Cryogenic (H2O)n-GCIB-SIMS imaging
Hua Tian
Abstract
The protocol describes the imaging of frozen-hydrated biological sample using high resolution mass spectrometry imaging, water gas cluster ion beam secondary ion mass spectrometry (H2O)n-GCIB-SIMS).
Steps
Both (H2O)n-GCIB and C60-SIMS were performed on a buncher-ToF instrument, J105 3D Chemical Imager (Ionoptika, Southampton, UK. Abbv. J105). The water cluster ion beam is pulsed through a pulser in the gun column, where the distance to the sample surface is 0.533 m. Beam tuning was assisted with an oscilloscope (Tektronix TDS 2024, USA) with detection by a secondary electron detector (SED). The singly-charged (H2O)n cluster size at beam energy of 70 kV with a time of flight (ToF) of 103 µs was calculated using the ToF equation as n = 30,900 (Figure S15). The SED offset was 8 µs. Beam focus was measured by scanning a 1000 mesh grid (Agar Scientific, Essex, UK). The average beam spot sizes were calculated using 20/80 percent of maximum intensities and were 1.60±0.01 µm and 1.16±0.45 µm for 70 keV (H2O)30k+ and 40 kV C60+, respectively (Figure S14). The beam dither was adapted to match the image pixel size. The mass resolution m/Δm was 6875 around m/z 100, and 10,000~12,000 up to m/z 2000. The live readout of mass resolution was from the software, Ionoptika SIMS Mainframe during the data acquisition.

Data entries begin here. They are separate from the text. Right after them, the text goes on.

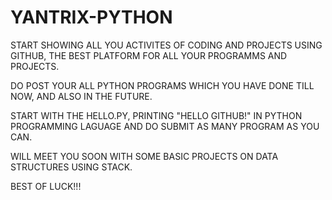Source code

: # YANTRIX-PYTHON
START SHOWING ALL YOU ACTIVITES OF CODING AND PROJECTS USING GITHUB, THE BEST PLATFORM FOR ALL YOUR PROGRAMMS AND PROJECTS.

DO POST YOUR ALL PYTHON PROGRAMS WHICH YOU HAVE DONE TILL NOW, AND ALSO IN THE FUTURE.

START WITH THE HELLO.PY, PRINTING "HELLO GITHUB!" IN PYTHON PROGRAMMING LAGUAGE AND DO SUBMIT AS MANY PROGRAM AS YOU CAN.

WILL MEET YOU SOON WITH SOME BASIC PROJECTS ON DATA STRUCTURES USING STACK.

BEST OF LUCK!!!
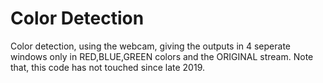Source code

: # Color Detection

Color detection, using the webcam, giving the outputs in 4 seperate windows only in RED,BLUE,GREEN colors and the ORIGINAL stream. Note that, this code has not touched since late 2019.
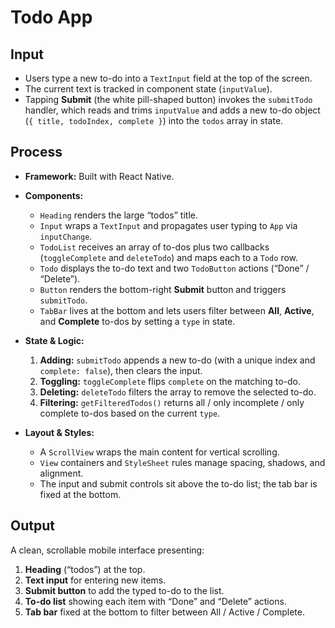 # Todo App

## Input
- Users type a new to-do into a `TextInput` field at the top of the screen.  
- The current text is tracked in component state (`inputValue`).  
- Tapping **Submit** (the white pill-shaped button) invokes the `submitTodo` handler, which reads and trims `inputValue` and adds a new to-do object (`{ title, todoIndex, complete }`) into the `todos` array in state.

## Process
- **Framework:** Built with React Native.  
- **Components:**  
  - `Heading` renders the large “todos” title.  
  - `Input` wraps a `TextInput` and propagates user typing to `App` via `inputChange`.  
  - `TodoList` receives an array of to-dos plus two callbacks (`toggleComplete` and `deleteTodo`) and maps each to a `Todo` row.  
  - `Todo` displays the to-do text and two `TodoButton` actions (“Done” / “Delete”).  
  - `Button` renders the bottom-right **Submit** button and triggers `submitTodo`.  
  - `TabBar` lives at the bottom and lets users filter between **All**, **Active**, and **Complete** to-dos by setting a `type` in state.  

- **State & Logic:**  
  1. **Adding:** `submitTodo` appends a new to-do (with a unique index and `complete: false`), then clears the input.  
  2. **Toggling:** `toggleComplete` flips `complete` on the matching to-do.  
  3. **Deleting:** `deleteTodo` filters the array to remove the selected to-do.  
  4. **Filtering:** `getFilteredTodos()` returns all / only incomplete / only complete to-dos based on the current `type`.  

- **Layout & Styles:**  
  - A `ScrollView` wraps the main content for vertical scrolling.  
  - `View` containers and `StyleSheet` rules manage spacing, shadows, and alignment.  
  - The input and submit controls sit above the to-do list; the tab bar is fixed at the bottom.

## Output
A clean, scrollable mobile interface presenting:
1. **Heading** (“todos”) at the top.  
2. **Text input** for entering new items.  
3. **Submit button** to add the typed to-do to the list.  
4. **To-do list** showing each item with “Done” and “Delete” actions.  
5. **Tab bar** fixed at the bottom to filter between All / Active / Complete.
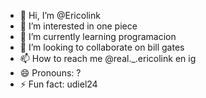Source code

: - 👋 Hi, I’m @Ericolink
- 👀 I’m interested in one piece
- 🌱 I’m currently learning programacion 
- 💞️ I’m looking to collaborate on bill gates
- 📫 How to reach me @real._.ericolink en ig
- 😄 Pronouns: ?
- ⚡ Fun fact: udiel24

<!---
Ericolink/Ericolink is a ✨ special ✨ repository because its `README.md` (this file) appears on your GitHub profile.
You can click the Preview link to take a look at your changes.
--->
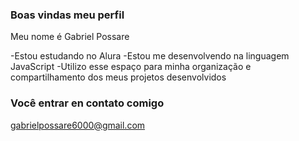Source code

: ### Boas vindas meu perfil

Meu nome é Gabriel Possare

-Estou estudando no Alura
-Estou me desenvolvendo na linguagem JavaScript
-Utilizo esse espaço para minha organização e compartilhamento dos meus projetos desenvolvidos

### Você entrar en contato  comigo

gabrielpossare6000@gmail.com
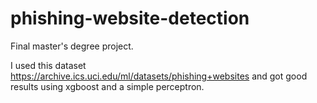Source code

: # phishing-website-detection
Final master's degree project. 

I used this dataset https://archive.ics.uci.edu/ml/datasets/phishing+websites and got good results using xgboost and a simple perceptron.
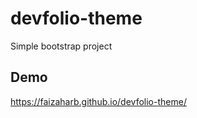 # devfolio-theme

<p>Simple bootstrap project</p>


## Demo

https://faizaharb.github.io/devfolio-theme/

The gold coated Si wafer with the frozen-hydrated mouse/human liver tissue section was plunged into liquid nitrogen and inserted to the pre-chilled cold sample stage in J105 instrument and kept at 100 K during GCIB-SIMS imaging. This cryogenic sample handling preserved the frozen-hydrated state thus maintaining the chemical gradients in the tissue section.
Guided by the anatomical features on the semi-serial H&E stained section, an area of interest was selected for SIMS imaging in negative ion mode using a 70 keV (H2O)30k+beam. The acquisition was in negative ion mode with 256 × 256 pixels using a 2 × 2 tiled image mode for mouse liver tissue sections, or 768×768 pixels using a 3 × 3 tiled image mode for human liver tissue sections. Each tile covers 400 × 400 µm2 (3.1 µm per pixel) for each section. With 1 pA of beam current and 296 shots per pixel, the ion doses were 3.01×1012 ions/cm2 each tile.